**LISTED RECORDS:**
+---+

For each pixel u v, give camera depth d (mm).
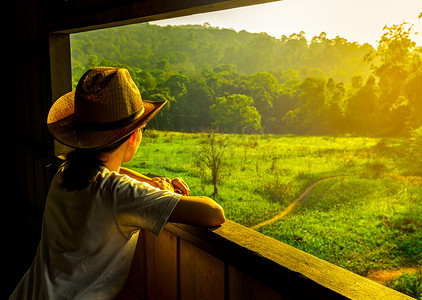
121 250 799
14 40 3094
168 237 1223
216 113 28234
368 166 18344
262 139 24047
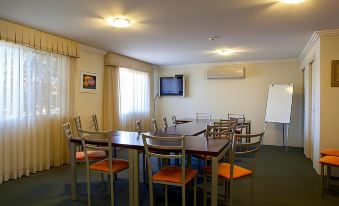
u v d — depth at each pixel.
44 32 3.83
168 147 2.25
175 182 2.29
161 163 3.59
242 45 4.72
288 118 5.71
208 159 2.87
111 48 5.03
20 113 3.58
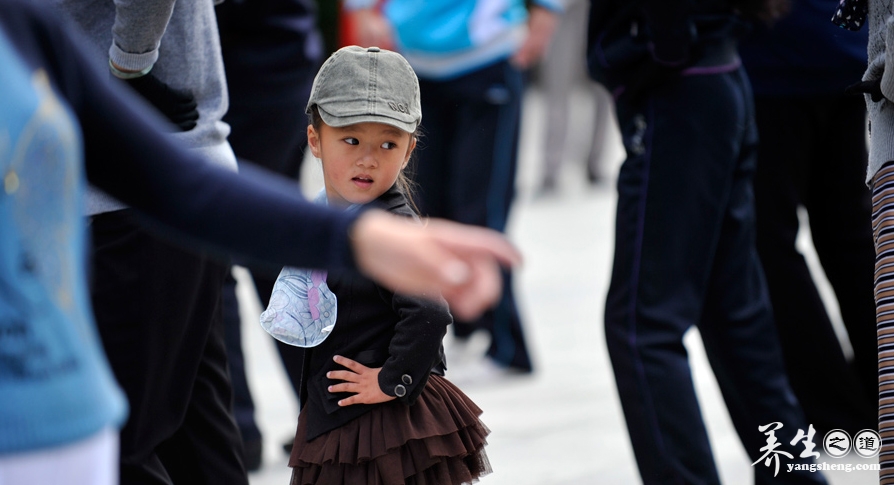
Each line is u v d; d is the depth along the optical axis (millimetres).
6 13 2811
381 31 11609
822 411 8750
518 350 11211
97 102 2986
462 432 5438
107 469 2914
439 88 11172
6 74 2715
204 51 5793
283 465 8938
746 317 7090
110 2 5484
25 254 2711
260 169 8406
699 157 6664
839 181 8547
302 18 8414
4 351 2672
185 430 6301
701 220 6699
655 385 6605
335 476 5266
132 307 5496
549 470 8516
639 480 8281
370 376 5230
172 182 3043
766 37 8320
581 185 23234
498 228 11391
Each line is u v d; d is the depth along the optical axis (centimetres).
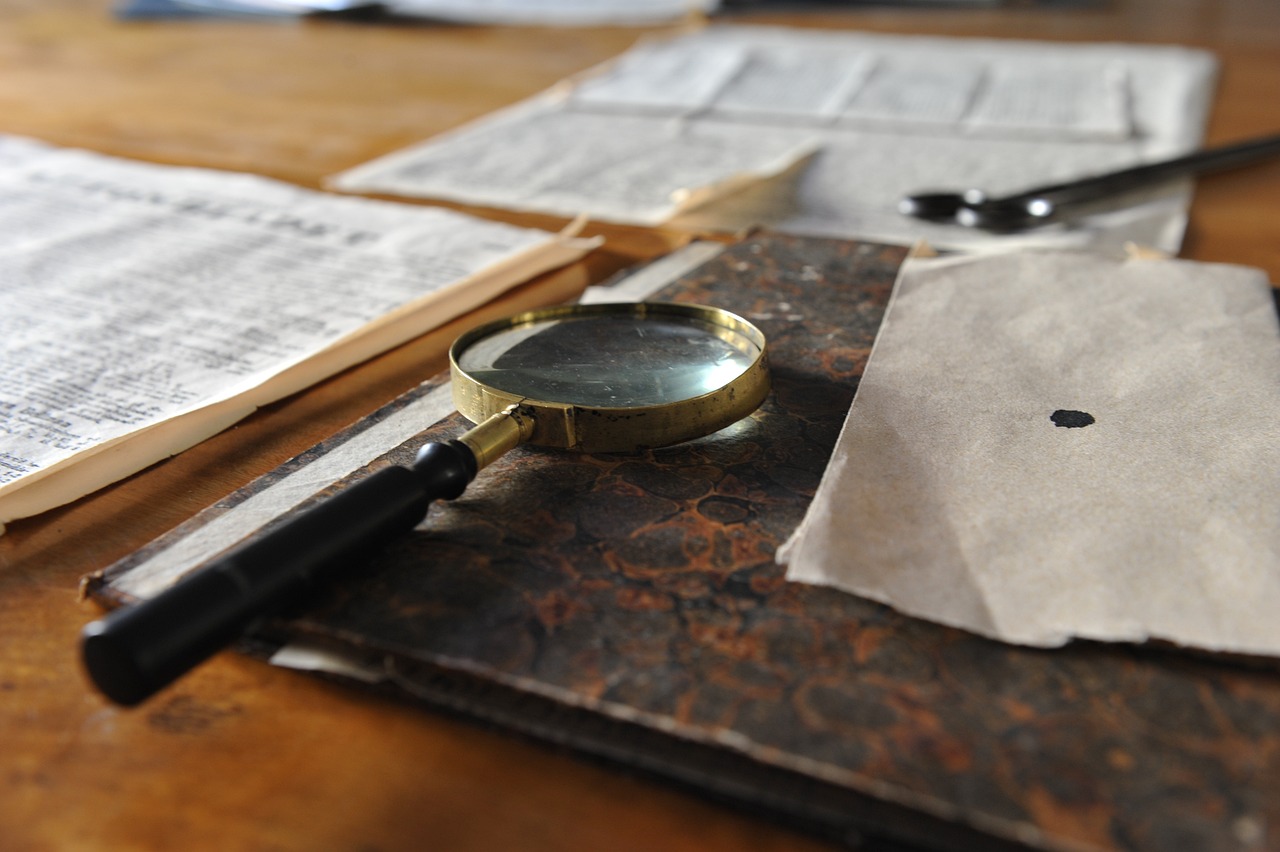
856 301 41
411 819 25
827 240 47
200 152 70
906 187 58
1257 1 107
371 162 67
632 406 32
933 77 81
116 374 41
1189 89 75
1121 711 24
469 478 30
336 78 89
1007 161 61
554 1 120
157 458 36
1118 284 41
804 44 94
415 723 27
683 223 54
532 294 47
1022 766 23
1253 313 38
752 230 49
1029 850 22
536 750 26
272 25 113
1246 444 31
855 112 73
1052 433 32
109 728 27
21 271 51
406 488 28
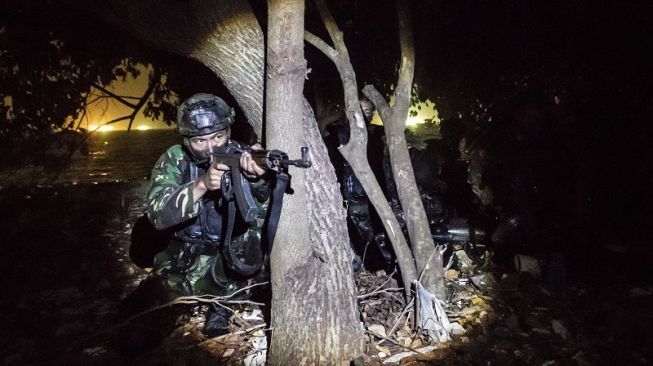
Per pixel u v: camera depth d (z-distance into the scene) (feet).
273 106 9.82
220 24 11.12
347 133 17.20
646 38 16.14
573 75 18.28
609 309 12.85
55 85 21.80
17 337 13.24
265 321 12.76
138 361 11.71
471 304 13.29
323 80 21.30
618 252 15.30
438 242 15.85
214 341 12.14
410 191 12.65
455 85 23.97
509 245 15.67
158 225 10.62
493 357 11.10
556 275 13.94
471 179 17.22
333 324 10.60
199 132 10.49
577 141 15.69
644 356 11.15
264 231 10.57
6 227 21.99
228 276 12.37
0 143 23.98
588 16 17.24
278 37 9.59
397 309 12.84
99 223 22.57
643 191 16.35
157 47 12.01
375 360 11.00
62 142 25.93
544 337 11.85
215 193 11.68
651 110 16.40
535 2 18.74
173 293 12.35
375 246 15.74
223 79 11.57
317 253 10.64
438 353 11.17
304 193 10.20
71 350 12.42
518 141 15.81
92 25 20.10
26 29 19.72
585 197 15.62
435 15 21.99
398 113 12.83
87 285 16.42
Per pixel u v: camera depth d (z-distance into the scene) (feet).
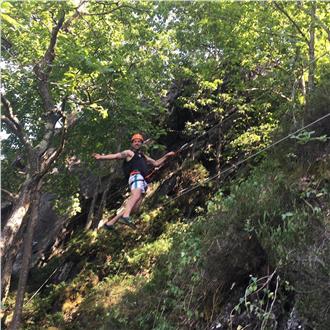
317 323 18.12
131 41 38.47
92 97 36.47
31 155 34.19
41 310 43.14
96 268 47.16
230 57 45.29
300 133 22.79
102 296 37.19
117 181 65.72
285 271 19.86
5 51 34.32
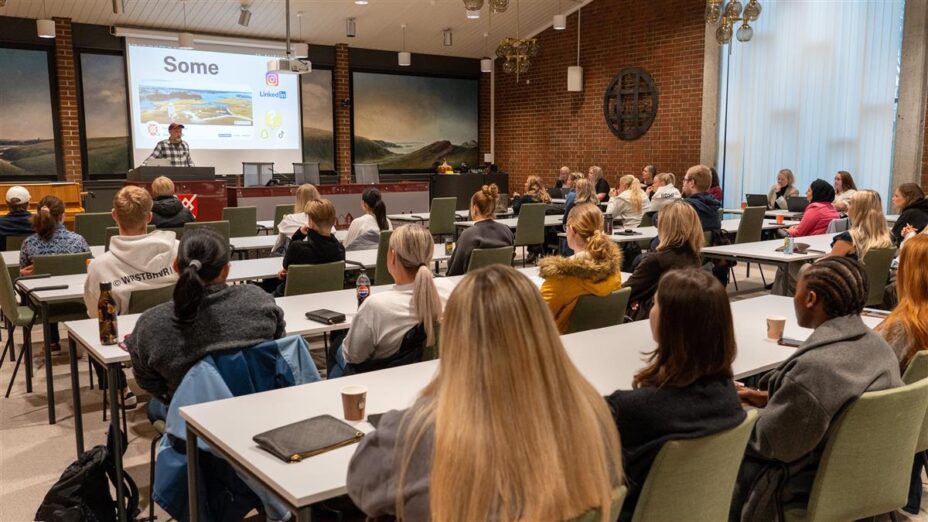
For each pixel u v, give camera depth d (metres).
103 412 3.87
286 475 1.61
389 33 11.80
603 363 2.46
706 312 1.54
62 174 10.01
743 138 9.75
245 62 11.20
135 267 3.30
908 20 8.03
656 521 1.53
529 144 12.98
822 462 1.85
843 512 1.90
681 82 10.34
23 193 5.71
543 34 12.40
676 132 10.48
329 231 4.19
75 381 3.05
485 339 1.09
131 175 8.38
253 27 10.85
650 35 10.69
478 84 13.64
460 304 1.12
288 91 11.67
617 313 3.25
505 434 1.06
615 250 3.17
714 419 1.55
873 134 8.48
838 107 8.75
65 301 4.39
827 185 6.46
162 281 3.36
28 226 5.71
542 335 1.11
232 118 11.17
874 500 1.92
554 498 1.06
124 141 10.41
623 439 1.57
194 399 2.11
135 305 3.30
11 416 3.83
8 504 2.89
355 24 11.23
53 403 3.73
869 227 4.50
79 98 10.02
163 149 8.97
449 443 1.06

+---+

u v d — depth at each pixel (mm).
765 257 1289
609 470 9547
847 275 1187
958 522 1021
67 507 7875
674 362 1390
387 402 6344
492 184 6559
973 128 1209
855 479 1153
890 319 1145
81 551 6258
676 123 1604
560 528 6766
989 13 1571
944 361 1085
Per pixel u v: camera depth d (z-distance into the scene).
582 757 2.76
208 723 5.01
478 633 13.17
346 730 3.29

+---+

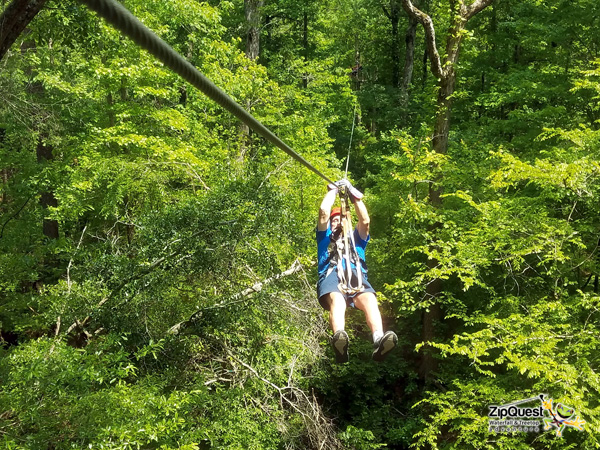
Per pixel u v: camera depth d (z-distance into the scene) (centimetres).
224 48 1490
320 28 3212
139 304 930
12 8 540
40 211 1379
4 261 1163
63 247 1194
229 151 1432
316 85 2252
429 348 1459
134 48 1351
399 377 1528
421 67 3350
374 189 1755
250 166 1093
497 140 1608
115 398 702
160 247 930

+---+

**TASK ITEM:**
Go through the data, and copy each line in which the word "pixel" appears.

**RESPONSE BELOW:**
For each pixel u v, give camera depth d (mm).
u v d — depth at each pixel.
Per pixel u v: camera depth d (z-distance into the scene) (feet).
Per pixel u v: camera depth d (z-distance into the scene) (feet).
For each pixel u v, give camera depth d (metres).
u v d — depth at each pixel (mm).
Per pixel u v: camera depth d (z-distance into the scene).
Per pixel u v: camera depth d (z-distance into the scene) (centimetres).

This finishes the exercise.